Page images and extracted text -

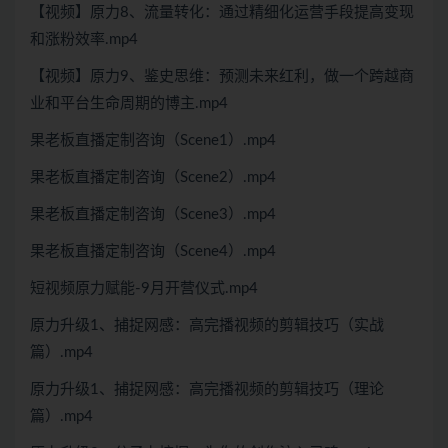
【视频】原力8、流量转化：通过精细化运营手段提高变现
和涨粉效率.mp4
【视频】原力9、鉴史思维：预测未来红利，做一个跨越商
业和平台生命周期的博主.mp4
果老板直播定制咨询（Scene1）.mp4
果老板直播定制咨询（Scene2）.mp4
果老板直播定制咨询（Scene3）.mp4
果老板直播定制咨询（Scene4）.mp4
短视频原力赋能-9月开营仪式.mp4
原力升级1、捕捉网感：高完播视频的剪辑技巧（实战
篇）.mp4
原力升级1、捕捉网感：高完播视频的剪辑技巧（理论
篇）.mp4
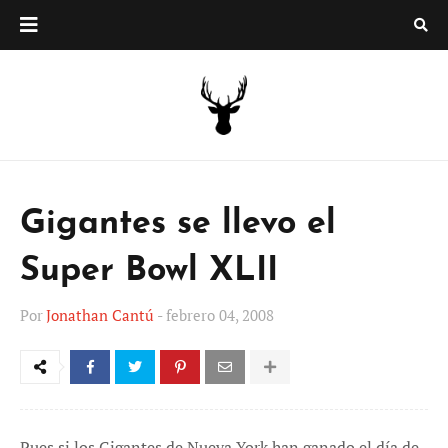
Gigantes se llevo el
Super Bowl XLII
Por
Jonathan Cantú
-
febrero 04, 2008
Pues si los Gigantes de Nueva York han ganado el día de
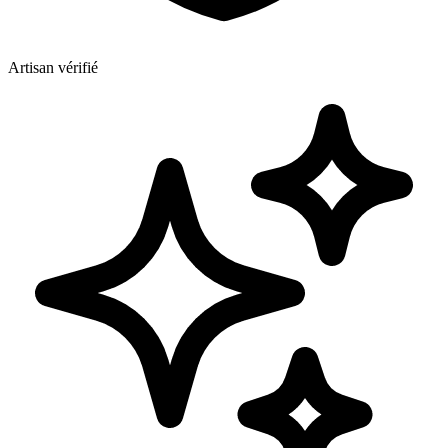
Artisan vérifié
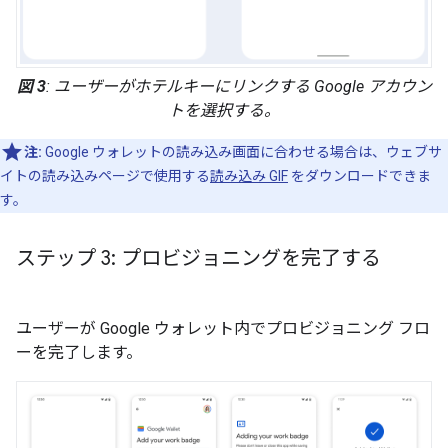
図 3
: ユーザーがホテルキーにリンクする Google アカウン
トを選択する。
注:
Google ウォレットの読み込み画面に合わせる場合は、ウェブサ
イトの読み込みページで使用する
読み込み GIF
をダウンロードできま
す。
ステップ 3: プロビジョニングを完了する
ユーザーが Google ウォレット内でプロビジョニング フロ
ーを完了します。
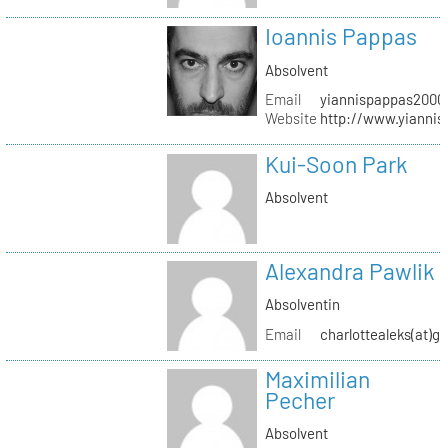
Ioannis Pappas
Absolvent
Email
yiannispappas2000(
Website
http://www.yianni
Kui-Soon Park
Absolvent
Alexandra Pawlik
Absolventin
Email
charlottealeks(at)g
Maximilian
Pecher
Absolvent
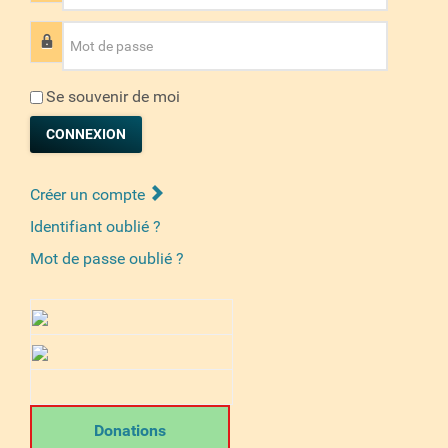
Mot de passe
Se souvenir de moi
CONNEXION
Créer un compte
Identifiant oublié ?
Mot de passe oublié ?
Donations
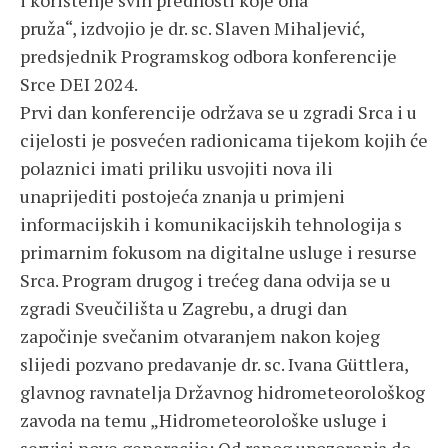
i korištenje svih prednosti koje ona
pruža“, izdvojio je dr. sc. Slaven Mihaljević,
predsjednik Programskog odbora konferencije
Srce DEI 2024.
Prvi dan konferencije održava se u zgradi Srca i u
cijelosti je posvećen radionicama tijekom kojih će
polaznici imati priliku usvojiti nova ili
unaprijediti postojeća znanja u primjeni
informacijskih i komunikacijskih tehnologija s
primarnim fokusom na digitalne usluge i resurse
Srca. Program drugog i trećeg dana odvija se u
zgradi Sveučilišta u Zagrebu, a drugi dan
započinje svečanim otvaranjem nakon kojeg
slijedi pozvano predavanje dr. sc. Ivana Güttlera,
glavnog ravnatelja Državnog hidrometeorološkog
zavoda na temu „Hidrometeorološke usluge i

To-do item -
For the records above, output each one exactly and skip any image.

Solved problem -
【视频】原力8、流量转化：通过精细化运营手段提高变现
和涨粉效率.mp4
【视频】原力9、鉴史思维：预测未来红利，做一个跨越商
业和平台生命周期的博主.mp4
果老板直播定制咨询（Scene1）.mp4
果老板直播定制咨询（Scene2）.mp4
果老板直播定制咨询（Scene3）.mp4
果老板直播定制咨询（Scene4）.mp4
短视频原力赋能-9月开营仪式.mp4
原力升级1、捕捉网感：高完播视频的剪辑技巧（实战
篇）.mp4
原力升级1、捕捉网感：高完播视频的剪辑技巧（理论
篇）.mp4
Gigantes se llevo el
Super Bowl XLII
Por
Jonathan Cantú
-
febrero 04, 2008
Pues si los Gigantes de Nueva York han ganado el día de
Artisan vérifié
図 3
: ユーザーがホテルキーにリンクする Google アカウン
トを選択する。
注:
Google ウォレットの読み込み画面に合わせる場合は、ウェブサ
イトの読み込みページで使用する
読み込み GIF
をダウンロードできま
す。
ステップ 3: プロビジョニングを完了する
ユーザーが Google ウォレット内でプロビジョニング フロ
ーを完了します。
Ioannis Pappas
Absolvent
Email
yiannispappas2000(
Website
http://www.yianni
Kui-Soon Park
Absolvent
Alexandra Pawlik
Absolventin
Email
charlottealeks(at)g
Maximilian
Pecher
Absolvent
Mot de passe
Se souvenir de moi
CONNEXION
Créer un compte
Identifiant oublié ?
Mot de passe oublié ?
Donations
i korištenje svih prednosti koje ona
pruža“, izdvojio je dr. sc. Slaven Mihaljević,
predsjednik Programskog odbora konferencije
Srce DEI 2024.
Prvi dan konferencije održava se u zgradi Srca i u
cijelosti je posvećen radionicama tijekom kojih će
polaznici imati priliku usvojiti nova ili
unaprijediti postojeća znanja u primjeni
informacijskih i komunikacijskih tehnologija s
primarnim fokusom na digitalne usluge i resurse
Srca. Program drugog i trećeg dana odvija se u
zgradi Sveučilišta u Zagrebu, a drugi dan
započinje svečanim otvaranjem nakon kojeg
slijedi pozvano predavanje dr. sc. Ivana Güttlera,
glavnog ravnatelja Državnog hidrometeorološkog
zavoda na temu „Hidrometeorološke usluge i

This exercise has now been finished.